Je suis allée voir cette exposition voici deux mois déjà, et ce n’est que maintenant que je mets au propre mes notes pour rédiger ce billet.

L’Angleterre, sous le règne de la reine Victoria, vit de profonds bouleversements économiques et sociaux. Quant à la femme… le moins que je puisse dire est que sa situation n’est pas bouleversée. Le corps féminin est caché, par les jupons, les robes, amples, il est bridé par les corsets. Il est alors difficile de se déplacer – un gentleman ne court pas, une lady encore moins. Les femmes rêvent pour s’évader et les artistes de cette époque sont dans une recherche permanente de la beauté formelle.

Pour ces artistes, la femme est une muse, par sa beauté, son intelligence. Ils font poser leurs femmes, leurs maîtresses. L’une des plus connues est Bessie Keene, dont la peau blanche et la chevelure léonine illumina les œuvres de Burne-Jones et Emma Sandys.

Comment les femmes étaient-elles représentées ? Elles étaient des nymphes, des héroïnes antiques (Antigone de Leighton) médiévales ((Elaine d’Escalot, Guenièvre, dans Le temps jadis de Standwick, 1907) ou shakespeariennes. Les sorcières ne sont jamais laides, les enchantements ne sont que suggérés. Un ailleurs lointain (Grèce, moyen âge) fait rêver, loin de l’industrialisation du XIXe siècle. Dans ce cadre de vie fantasmé, le corps féminin est libre, il s’offre aux regards, ou est suggéré sous des voiles. Les artistes éprouvent la nostalgie d’un âge d’or.

Je vous présenterai maintenant, de façon très subjective, quelques peintres . Je commencerai par Dante Gabriel Rossetti (1828-1882) : il épousa sa maîtresse et muse, leur unique enfant mourut à la naissance en 1860. Sa femme mourut deux ans plus tard, d’un excès de laudanum. Il passa le reste de sa vie reclus, et se consacra exclusivement à son art. Il devint un modèle pour les jeunes artistes.

ghirlandataLa Ghirlandata par Dante Gabriel Rosseti.

Frédéric Leighton (1830 – 1896) eut des débuts difficiles. Il peignit d’abord des scènes domestiques, ce qui étaient un passage obligé à l’époque, des sujets classiques mais aussi des nus. Il s’intéressait à la musique et s’inspirait des poses de statues. Il obtint ensuite beaucoup de succès et la maison où il mourut abrite aujourd’hui un musée qui lui est consacré.

483px-AntigoneleighAntigone, par Frédérick Leighton

Alma-Tadema a ajouté « Alma » à son nom, car il était ainsi en tête des catalogues d’exposition, par la grâce de l’ordre alphabétique. Il a profité de sa formation en Belgique et de sa découverte de Pompéi. Il peint des scènes intimistes. Sa maison devint le centre de la vie mondaine.

Je terminerai par Sir John Millais, car il était un grand amoureux de l’Ecosse. Il peignait notamment les paysages d’hiver écossais. Il fut très populaire.

* _DONNÉES SOURCES_:
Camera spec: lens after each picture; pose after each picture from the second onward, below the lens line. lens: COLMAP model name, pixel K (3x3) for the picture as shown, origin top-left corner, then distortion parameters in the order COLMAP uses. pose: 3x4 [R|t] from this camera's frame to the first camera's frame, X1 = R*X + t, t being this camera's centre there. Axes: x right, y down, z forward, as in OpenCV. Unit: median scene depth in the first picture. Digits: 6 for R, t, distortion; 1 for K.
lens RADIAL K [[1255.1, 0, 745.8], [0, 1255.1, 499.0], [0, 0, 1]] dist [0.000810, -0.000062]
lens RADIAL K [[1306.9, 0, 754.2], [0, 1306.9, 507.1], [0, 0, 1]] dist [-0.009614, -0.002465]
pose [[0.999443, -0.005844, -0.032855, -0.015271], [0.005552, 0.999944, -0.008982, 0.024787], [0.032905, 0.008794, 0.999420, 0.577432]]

* _TÂCHES À RÉALISER_:
A: Recopiez tel quel le passage du billet qui commence par les mots contenant « Je vous présenterai » et se termine par « lui est consacré. ».
B: Donnez le nom de chacun des peintres auxquels le billet consacre un paragraphe de présentation.
C: Récrivez sous forme de liste le paragraphe du billet qui commence par « Frédéric Leighton (1830 – 1896) », en gardant ses faits principaux.

* _SOLUTIONS PAR TÂCHE_:
A:
Je vous présenterai maintenant, de façon très subjective, quelques peintres . Je commencerai par Dante Gabriel Rossetti (1828-1882) : il épousa sa maîtresse et muse, leur unique enfant mourut à la naissance en 1860. Sa femme mourut deux ans plus tard, d’un excès de laudanum. Il passa le reste de sa vie reclus, et se consacra exclusivement à son art. Il devint un modèle pour les jeunes artistes.

ghirlandataLa Ghirlandata par Dante Gabriel Rosseti.

Frédéric Leighton (1830 – 1896) eut des débuts difficiles. Il peignit d’abord des scènes domestiques, ce qui étaient un passage obligé à l’époque, des sujets classiques mais aussi des nus. Il s’intéressait à la musique et s’inspirait des poses de statues. Il obtint ensuite beaucoup de succès et la maison où il mourut abrite aujourd’hui un musée qui lui est consacré.

B:
- Dante Gabriel Rossetti
- Frédéric Leighton
- Alma-Tadema
- Sir John Millais

C:
- Frédéric Leighton (1830 – 1896) a eu des débuts difficiles.
- Il a d'abord peint des scènes domestiques, un passage obligé à l'époque. Il a aussi peint des sujets classiques et des nus.
- Il s'intéressait à la musique et s'inspirait des poses de statues.
- Il a ensuite eu beaucoup de succès.
- La maison où il est mort abrite aujourd'hui un musée qui lui est consacré.